* Exercise brief *
The required output is the lines below from the line containing "X054322Y003218D01*" to the line containing "X058273Y005559D01*", inclusive, retyped exactly. No other lines belong in it.

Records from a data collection
******
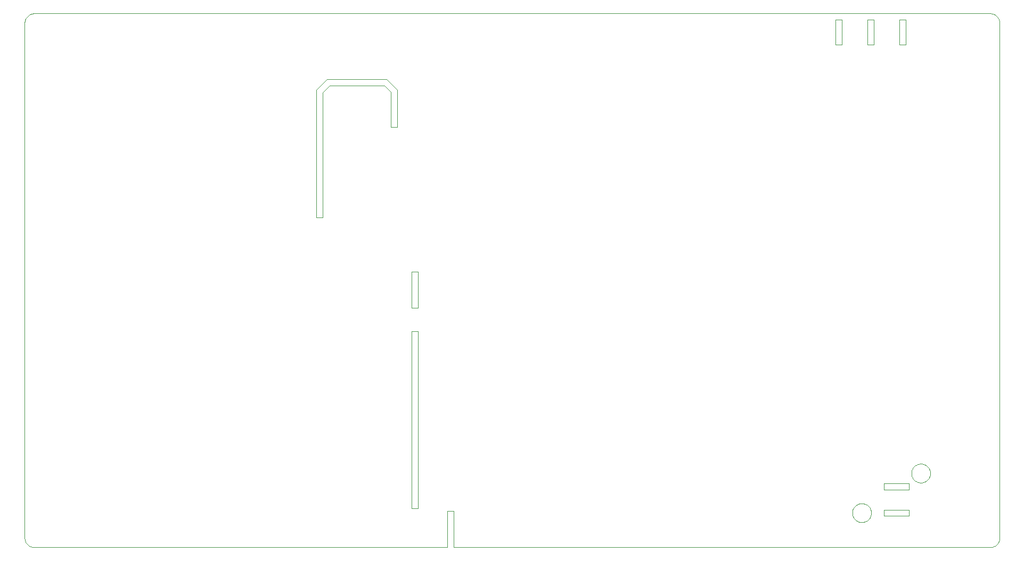
<source format=gko>
G75*
G70*
%OFA0B0*%
%FSLAX24Y24*%
%IPPOS*%
%LPD*%
%AMOC8*
5,1,8,0,0,1.08239X$1,22.5*
%
%ADD10C,0.0039*%
%ADD11C,0.0040*%
%ADD12C,0.0000*%
D10*
X002922Y001487D02*
X028787Y001487D01*
X029187Y001487D02*
X062764Y001487D01*
X062810Y001489D01*
X062856Y001494D01*
X062902Y001503D01*
X062947Y001516D01*
X062990Y001532D01*
X063032Y001551D01*
X063073Y001574D01*
X063111Y001600D01*
X063148Y001629D01*
X063182Y001660D01*
X063213Y001694D01*
X063242Y001731D01*
X063268Y001769D01*
X063291Y001810D01*
X063310Y001852D01*
X063326Y001895D01*
X063339Y001940D01*
X063348Y001986D01*
X063353Y002032D01*
X063355Y002078D01*
X063355Y034361D01*
X063353Y034407D01*
X063348Y034453D01*
X063339Y034499D01*
X063326Y034544D01*
X063310Y034587D01*
X063291Y034629D01*
X063268Y034670D01*
X063242Y034708D01*
X063213Y034745D01*
X063182Y034779D01*
X063148Y034810D01*
X063111Y034839D01*
X063073Y034865D01*
X063032Y034888D01*
X062990Y034907D01*
X062947Y034923D01*
X062902Y034936D01*
X062856Y034945D01*
X062810Y034950D01*
X062764Y034952D01*
X002922Y034952D01*
X002876Y034950D01*
X002830Y034945D01*
X002784Y034936D01*
X002739Y034923D01*
X002696Y034907D01*
X002654Y034888D01*
X002613Y034865D01*
X002575Y034839D01*
X002538Y034810D01*
X002504Y034779D01*
X002473Y034745D01*
X002444Y034708D01*
X002418Y034670D01*
X002395Y034629D01*
X002376Y034587D01*
X002360Y034544D01*
X002347Y034499D01*
X002338Y034453D01*
X002333Y034407D01*
X002331Y034361D01*
X002331Y002078D01*
X002333Y002032D01*
X002338Y001986D01*
X002347Y001940D01*
X002360Y001895D01*
X002376Y001852D01*
X002395Y001810D01*
X002418Y001769D01*
X002444Y001731D01*
X002473Y001694D01*
X002504Y001660D01*
X002538Y001629D01*
X002575Y001600D01*
X002613Y001574D01*
X002654Y001551D01*
X002696Y001532D01*
X002739Y001516D01*
X002784Y001503D01*
X002830Y001494D01*
X002876Y001489D01*
X002922Y001487D01*
X053087Y032983D02*
X053481Y032983D01*
X053481Y034558D01*
X053087Y034558D01*
X053087Y032983D01*
X055087Y032983D02*
X055481Y032983D01*
X055481Y034558D01*
X055087Y034558D01*
X055087Y032983D01*
X057087Y032983D02*
X057481Y032983D01*
X057481Y034558D01*
X057087Y034558D01*
X057087Y032983D01*
X057700Y005499D02*
X056125Y005499D01*
X056125Y005105D01*
X057700Y005105D01*
X057700Y005499D01*
X057700Y003845D02*
X056125Y003845D01*
X056125Y003451D01*
X057700Y003451D01*
X057700Y003845D01*
D11*
X029187Y003750D02*
X029187Y001487D01*
X028787Y001487D02*
X028787Y003750D01*
X029187Y003750D01*
X026962Y003925D02*
X026562Y003925D01*
X026562Y015025D01*
X026962Y015025D01*
X026962Y003925D01*
X026962Y016500D02*
X026562Y016500D01*
X026562Y018775D01*
X026962Y018775D01*
X026962Y016500D01*
X020987Y022150D02*
X020587Y022150D01*
X020587Y030150D01*
X021262Y030825D01*
X024987Y030825D01*
X025637Y030175D01*
X025637Y027825D01*
X025237Y027825D01*
X025237Y030025D01*
X024837Y030425D01*
X021412Y030425D01*
X020987Y030000D01*
X020987Y022150D01*
D12*
X054136Y003648D02*
X054138Y003696D01*
X054144Y003744D01*
X054154Y003791D01*
X054167Y003837D01*
X054185Y003882D01*
X054205Y003926D01*
X054230Y003968D01*
X054258Y004007D01*
X054288Y004044D01*
X054322Y004078D01*
X054359Y004110D01*
X054397Y004139D01*
X054438Y004164D01*
X054481Y004186D01*
X054526Y004204D01*
X054572Y004218D01*
X054619Y004229D01*
X054667Y004236D01*
X054715Y004239D01*
X054763Y004238D01*
X054811Y004233D01*
X054859Y004224D01*
X054905Y004212D01*
X054950Y004195D01*
X054994Y004175D01*
X055036Y004152D01*
X055076Y004125D01*
X055114Y004095D01*
X055149Y004062D01*
X055181Y004026D01*
X055211Y003988D01*
X055237Y003947D01*
X055259Y003904D01*
X055279Y003860D01*
X055294Y003815D01*
X055306Y003768D01*
X055314Y003720D01*
X055318Y003672D01*
X055318Y003624D01*
X055314Y003576D01*
X055306Y003528D01*
X055294Y003481D01*
X055279Y003436D01*
X055259Y003392D01*
X055237Y003349D01*
X055211Y003308D01*
X055181Y003270D01*
X055149Y003234D01*
X055114Y003201D01*
X055076Y003171D01*
X055036Y003144D01*
X054994Y003121D01*
X054950Y003101D01*
X054905Y003084D01*
X054859Y003072D01*
X054811Y003063D01*
X054763Y003058D01*
X054715Y003057D01*
X054667Y003060D01*
X054619Y003067D01*
X054572Y003078D01*
X054526Y003092D01*
X054481Y003110D01*
X054438Y003132D01*
X054397Y003157D01*
X054359Y003186D01*
X054322Y003218D01*
X054288Y003252D01*
X054258Y003289D01*
X054230Y003328D01*
X054205Y003370D01*
X054185Y003414D01*
X054167Y003459D01*
X054154Y003505D01*
X054144Y003552D01*
X054138Y003600D01*
X054136Y003648D01*
X057837Y006129D02*
X057839Y006177D01*
X057845Y006225D01*
X057855Y006272D01*
X057868Y006318D01*
X057886Y006363D01*
X057906Y006407D01*
X057931Y006449D01*
X057959Y006488D01*
X057989Y006525D01*
X058023Y006559D01*
X058060Y006591D01*
X058098Y006620D01*
X058139Y006645D01*
X058182Y006667D01*
X058227Y006685D01*
X058273Y006699D01*
X058320Y006710D01*
X058368Y006717D01*
X058416Y006720D01*
X058464Y006719D01*
X058512Y006714D01*
X058560Y006705D01*
X058606Y006693D01*
X058651Y006676D01*
X058695Y006656D01*
X058737Y006633D01*
X058777Y006606D01*
X058815Y006576D01*
X058850Y006543D01*
X058882Y006507D01*
X058912Y006469D01*
X058938Y006428D01*
X058960Y006385D01*
X058980Y006341D01*
X058995Y006296D01*
X059007Y006249D01*
X059015Y006201D01*
X059019Y006153D01*
X059019Y006105D01*
X059015Y006057D01*
X059007Y006009D01*
X058995Y005962D01*
X058980Y005917D01*
X058960Y005873D01*
X058938Y005830D01*
X058912Y005789D01*
X058882Y005751D01*
X058850Y005715D01*
X058815Y005682D01*
X058777Y005652D01*
X058737Y005625D01*
X058695Y005602D01*
X058651Y005582D01*
X058606Y005565D01*
X058560Y005553D01*
X058512Y005544D01*
X058464Y005539D01*
X058416Y005538D01*
X058368Y005541D01*
X058320Y005548D01*
X058273Y005559D01*
X058227Y005573D01*
X058182Y005591D01*
X058139Y005613D01*
X058098Y005638D01*
X058060Y005667D01*
X058023Y005699D01*
X057989Y005733D01*
X057959Y005770D01*
X057931Y005809D01*
X057906Y005851D01*
X057886Y005895D01*
X057868Y005940D01*
X057855Y005986D01*
X057845Y006033D01*
X057839Y006081D01*
X057837Y006129D01*
M02*

</source>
******
* Answer to this exercise *
X054322Y003218D01*
X054288Y003252D01*
X054258Y003289D01*
X054230Y003328D01*
X054205Y003370D01*
X054185Y003414D01*
X054167Y003459D01*
X054154Y003505D01*
X054144Y003552D01*
X054138Y003600D01*
X054136Y003648D01*
X057837Y006129D02*
X057839Y006177D01*
X057845Y006225D01*
X057855Y006272D01*
X057868Y006318D01*
X057886Y006363D01*
X057906Y006407D01*
X057931Y006449D01*
X057959Y006488D01*
X057989Y006525D01*
X058023Y006559D01*
X058060Y006591D01*
X058098Y006620D01*
X058139Y006645D01*
X058182Y006667D01*
X058227Y006685D01*
X058273Y006699D01*
X058320Y006710D01*
X058368Y006717D01*
X058416Y006720D01*
X058464Y006719D01*
X058512Y006714D01*
X058560Y006705D01*
X058606Y006693D01*
X058651Y006676D01*
X058695Y006656D01*
X058737Y006633D01*
X058777Y006606D01*
X058815Y006576D01*
X058850Y006543D01*
X058882Y006507D01*
X058912Y006469D01*
X058938Y006428D01*
X058960Y006385D01*
X058980Y006341D01*
X058995Y006296D01*
X059007Y006249D01*
X059015Y006201D01*
X059019Y006153D01*
X059019Y006105D01*
X059015Y006057D01*
X059007Y006009D01*
X058995Y005962D01*
X058980Y005917D01*
X058960Y005873D01*
X058938Y005830D01*
X058912Y005789D01*
X058882Y005751D01*
X058850Y005715D01*
X058815Y005682D01*
X058777Y005652D01*
X058737Y005625D01*
X058695Y005602D01*
X058651Y005582D01*
X058606Y005565D01*
X058560Y005553D01*
X058512Y005544D01*
X058464Y005539D01*
X058416Y005538D01*
X058368Y005541D01*
X058320Y005548D01*
X058273Y005559D01*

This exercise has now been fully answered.